Athletics: Jackson extends his empire: World high hurdles champion succeeds on the flat as Britain take gold and bronze

Click to follow
The Independent Online
RUNNING the 60 metres at these European Indoor Championships was only supposed to be a diversion for Colin Jackson, a chance, as he put it, to rattle the cages of the sprinters before turning to his specialist event.

But last night at the Palais Omnisports the best high hurdler in the world reduced the flat-race specialists to so many dead parrots. Jackson won in 6.49sec, a personal best by 0.06sec and only one hundredth of a second off the European record set last month by Linford Christie.

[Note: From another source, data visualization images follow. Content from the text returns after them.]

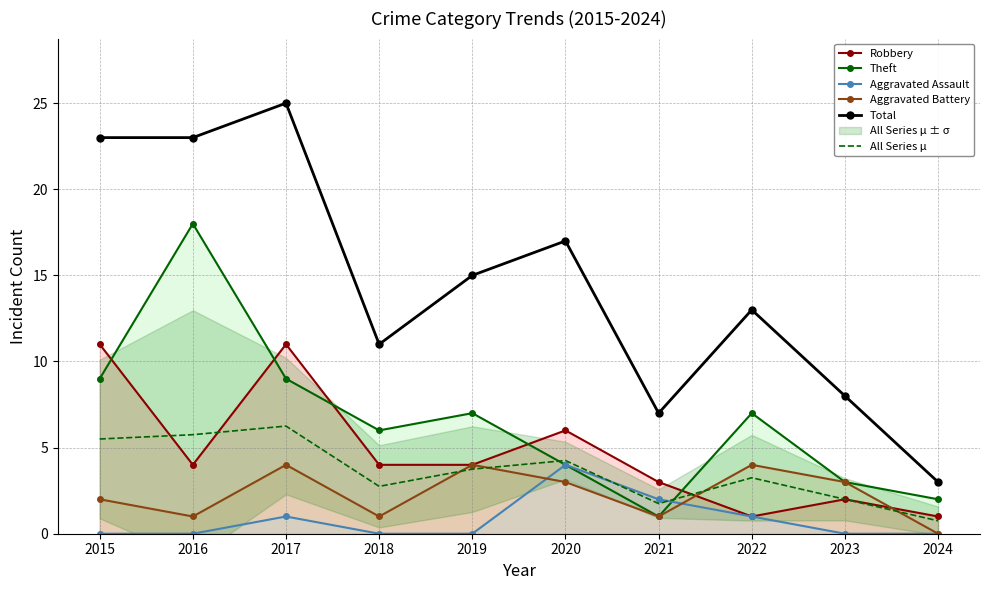

Rank the series at 2022 from lowest to highest value.

Robbery, Aggravated Assault, All Series μ, Aggravated Battery, Theft, Total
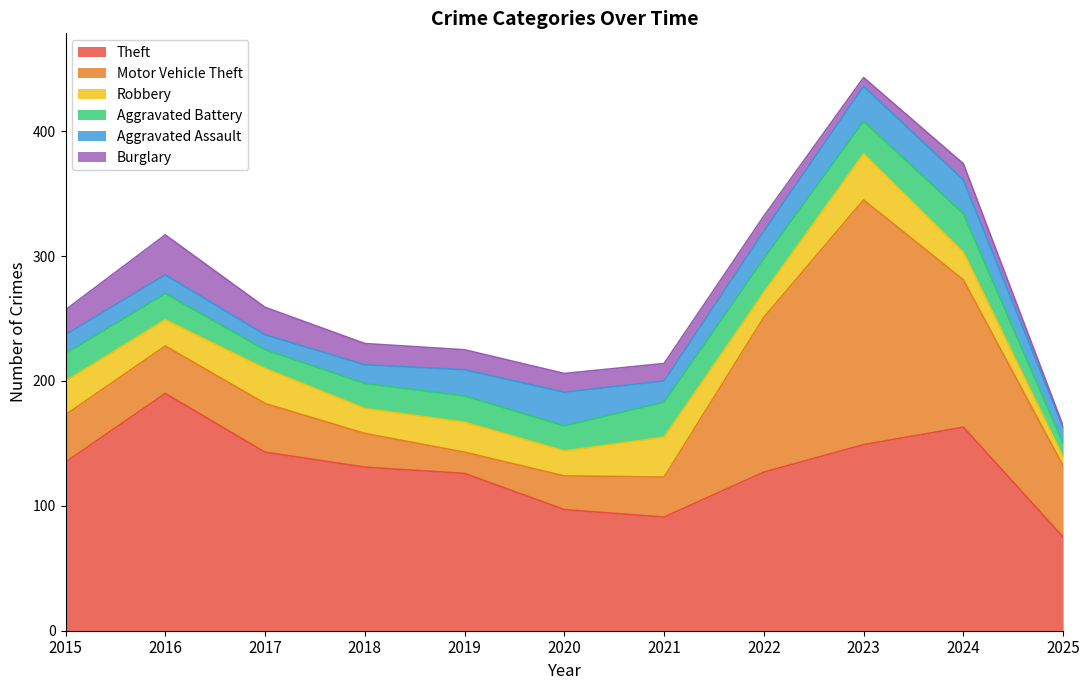

At how many categories does at least one series exceed 150?

3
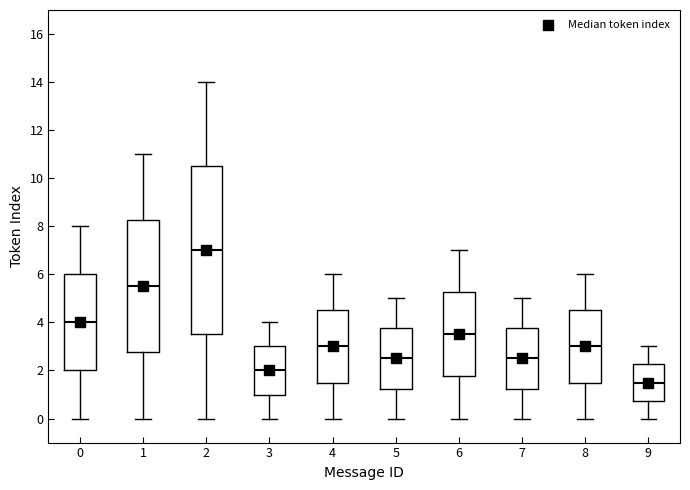

Where does the lower whisker of the box at x = 6 end on the y-axis? The values are not printed on the chart, so give them approximately, as read against the axis.

0.0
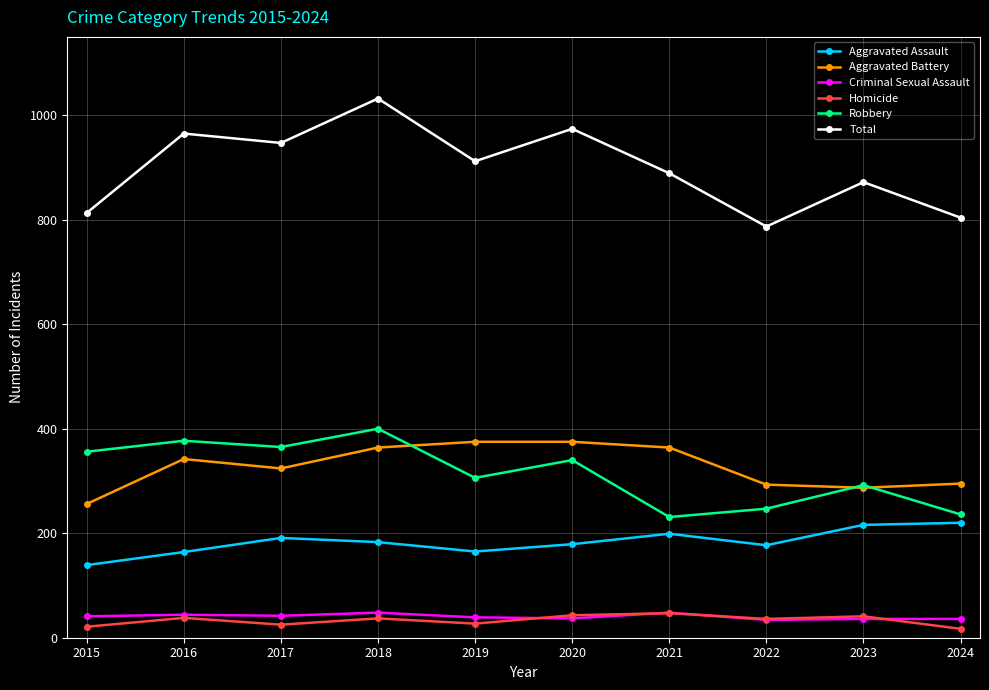

Where does the Aggravated Assault series first go above 183?

2017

He had the good grace to look surprised.

Michael Rosswess also got a personal best, 6.54sec, to win his third bronze medal in this event behind Alexandros Terzian, of Greece.

'We had expected a time of 6.52 or 6.53,' Malcolm Arnold, Jackson's coach, said. 'But I am never surprised at what he achieves. I can call him a sprinter now.'

Jackson's reaction after becoming the fifth fastest man over the distance was virtually one of shock. 'That is my last 60 metres,' he said. 'I never felt in control of what I was doing. It was a surprise to know that I could run that quickly. I only wanted to run as fast as I needed to to win.'

The night before the race, Jackson had spoken on the phone to Christie. 'He told me, 'Get out fast, and they will never get back to you.' Jackson followed the advice to demoralise a field which included Alexander Porkhomovsky, of Russia, last year's European Cup silver medallist at 100m, and Daniel Sangouma, of France.

Jackson will not, however, be tempted to double up outdoors by adding the 100 metres to the 110m hurdles at which he is world record- holder and champion. 'There is no way I could beat Linford outdoors,' he said.

He may be more tired now than he had envisaged. But as he turns today to the 60 metres hurdles event in which he reduced the world record by 0.06sec to 7.30sec last Sunday, there appears no way he can fail to achieve an unprecedented double.

Rosswess was gracious in defeat. 'I thought a time of 6.54 would probably win it,' he said. 'I didn't think Colin could run as fast as that. He would have given Linford a run for his money today. I've won three bronzes and this is the fastest time ever by me. At the end of the day, I can't be disappointed by a personal best. But I wish I had a gold.'

Alison Wyeth's attempt to send a defiant gesture to the selectors who overlooked her for the World Cross- Country Championships later this month ended as more of a whimper than a bang.

After trying without success to hang on to the runaway winner of the 3,000 metres, Fernanda Ribeiro, of Portugal, Wyeth slipped back to sixth place in a time of 9min 04.35sec. Wyeth, who finished fifth in last year's World Championships in Stuttgart, had held second place until the final 400 metres, when a line of runners led by Romania's world indoor champion, Margareta Kesveg, swept past her.

Wyeth's coach, Bob Parker, tried to console her afterwards. 'You ran well,' he said. 'I ran rubbish,' she replied.

Having only two weeks to concentrate on running indoors rather than across country proved insufficient. 'I am really disappointed,' she said. 'I thought that I would get a medal.' But she still intends to prove a point at the national cross- country championships in Blackburn tomorrow.

Earlier, Britain's trio of 400m runners - James Baulch, Mark Richardson and Du'Aine Ladejo - safely reached tonight's semi-finals. Martin Steele also reached the 800m semi-final with ease.

In what was the most predictable result of the day, Heike Drechsler, Germany's world and Olympic long jump champion, added a further title to her career record with a leap of 7.06m.

In what was the most unpredictable result of the day, Gheorghe Guset, of Romania, sent his shot put wide of the arc, over the head of the judge in her chair, past the television sound recordist, down the 60m track and into the long jump pit, where it described a short arc before coming to rest just short of the six metres mark. It was a stadium record.